INFORMATION SUPPLIED.
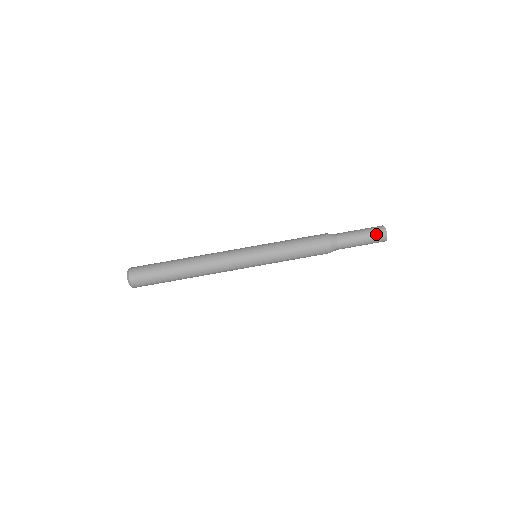
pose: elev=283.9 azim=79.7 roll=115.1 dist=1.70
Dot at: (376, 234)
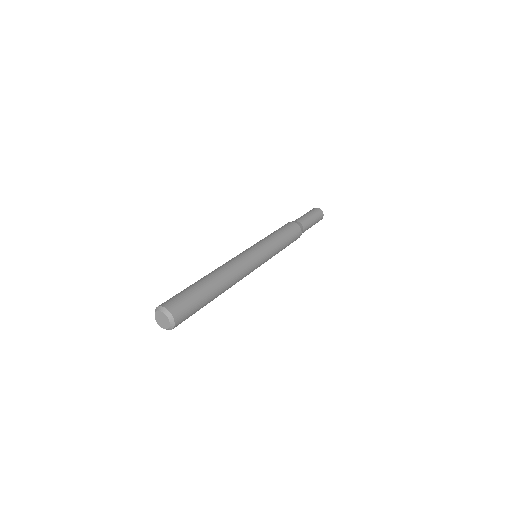
Dot at: occluded
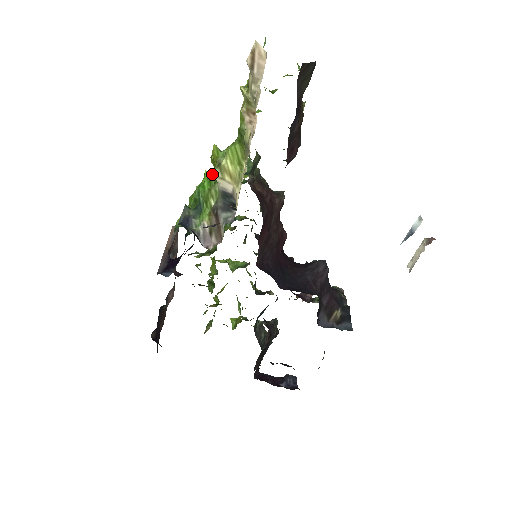
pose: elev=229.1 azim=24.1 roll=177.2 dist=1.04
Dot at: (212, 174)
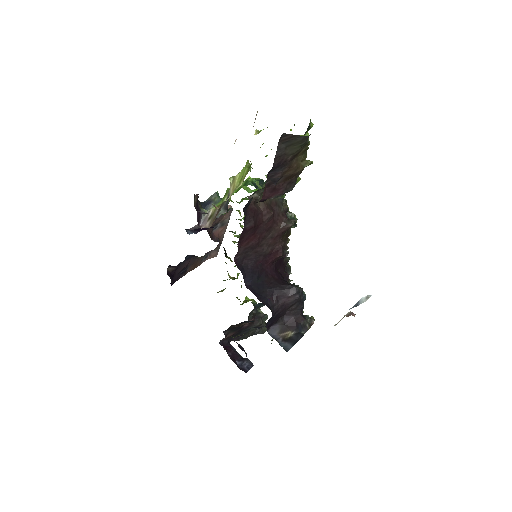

WHAT TO WORK ON. Could you reproduce the lines running from the one that contains "pose: elev=229.1 azim=24.1" through the end of the entries, leaving the pictures out of your answer?

WRITTEN REPLY.
pose: elev=229.1 azim=24.1 roll=177.2 dist=1.04
Dot at: (212, 174)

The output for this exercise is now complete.